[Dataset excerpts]
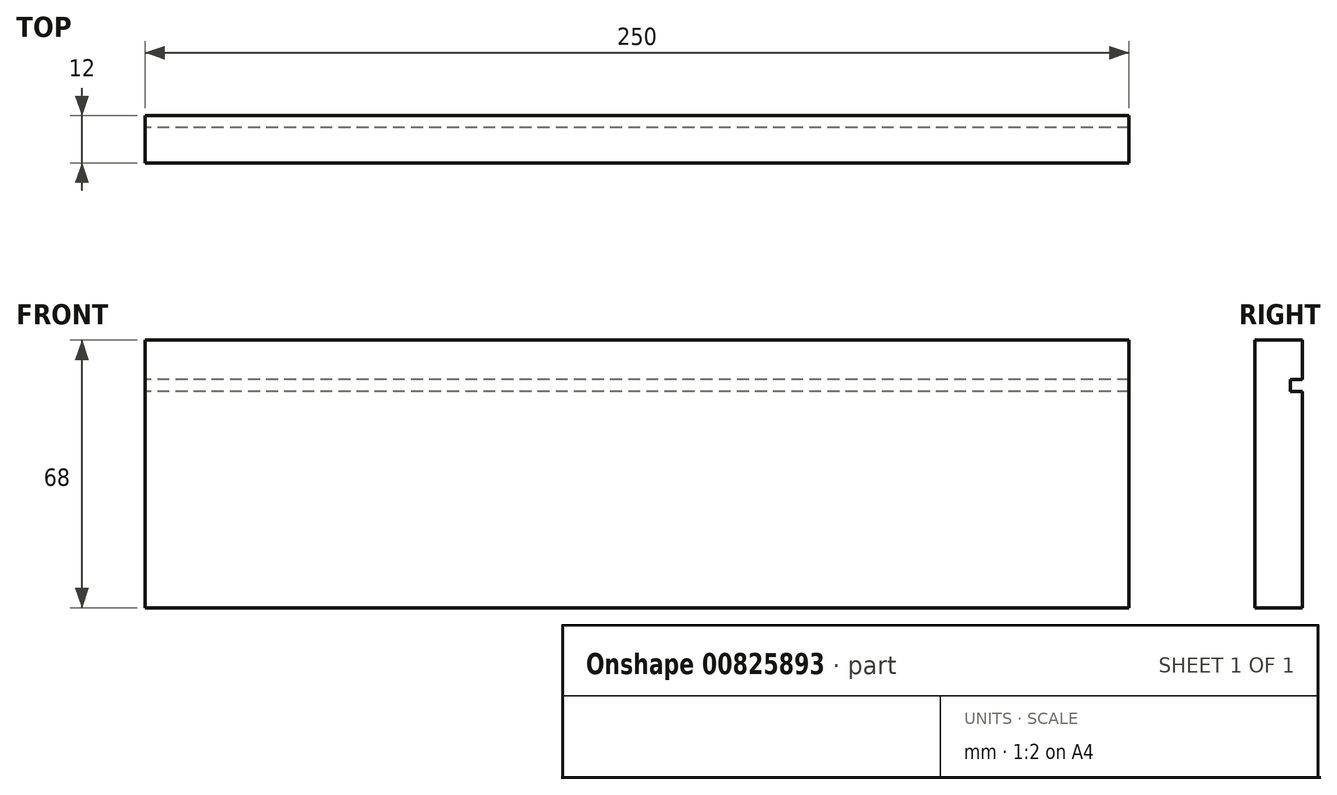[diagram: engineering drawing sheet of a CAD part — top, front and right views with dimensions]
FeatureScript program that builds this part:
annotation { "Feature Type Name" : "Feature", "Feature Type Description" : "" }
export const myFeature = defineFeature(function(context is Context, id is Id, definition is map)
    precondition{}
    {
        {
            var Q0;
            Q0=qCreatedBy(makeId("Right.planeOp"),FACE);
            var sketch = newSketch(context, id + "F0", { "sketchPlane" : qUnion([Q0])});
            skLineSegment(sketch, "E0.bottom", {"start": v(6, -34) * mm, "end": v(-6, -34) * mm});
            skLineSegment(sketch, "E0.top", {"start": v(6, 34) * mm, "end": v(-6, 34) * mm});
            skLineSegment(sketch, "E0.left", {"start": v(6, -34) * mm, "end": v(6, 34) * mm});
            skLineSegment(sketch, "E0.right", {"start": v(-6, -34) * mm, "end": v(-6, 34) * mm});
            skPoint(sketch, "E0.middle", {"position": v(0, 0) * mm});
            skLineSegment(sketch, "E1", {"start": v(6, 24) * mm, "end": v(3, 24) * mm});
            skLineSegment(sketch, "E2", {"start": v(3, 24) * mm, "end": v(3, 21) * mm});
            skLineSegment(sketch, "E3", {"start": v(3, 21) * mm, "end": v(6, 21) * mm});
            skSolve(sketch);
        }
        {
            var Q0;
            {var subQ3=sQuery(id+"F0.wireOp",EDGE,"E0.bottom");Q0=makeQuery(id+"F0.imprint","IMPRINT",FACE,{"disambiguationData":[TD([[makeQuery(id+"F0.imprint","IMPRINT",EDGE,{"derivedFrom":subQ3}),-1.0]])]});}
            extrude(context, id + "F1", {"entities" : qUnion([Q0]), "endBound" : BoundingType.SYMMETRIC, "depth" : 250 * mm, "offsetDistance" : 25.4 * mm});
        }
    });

:: Work to do ::
From the items above, select each line that contains the string "skLineSegment" and copy those lines.

:: Solution to the problem ::
            skLineSegment(sketch, "E0.bottom", {"start": v(6, -34) * mm, "end": v(-6, -34) * mm});
            skLineSegment(sketch, "E0.top", {"start": v(6, 34) * mm, "end": v(-6, 34) * mm});
            skLineSegment(sketch, "E0.left", {"start": v(6, -34) * mm, "end": v(6, 34) * mm});
            skLineSegment(sketch, "E0.right", {"start": v(-6, -34) * mm, "end": v(-6, 34) * mm});
            skLineSegment(sketch, "E1", {"start": v(6, 24) * mm, "end": v(3, 24) * mm});
            skLineSegment(sketch, "E2", {"start": v(3, 24) * mm, "end": v(3, 21) * mm});
            skLineSegment(sketch, "E3", {"start": v(3, 21) * mm, "end": v(6, 21) * mm});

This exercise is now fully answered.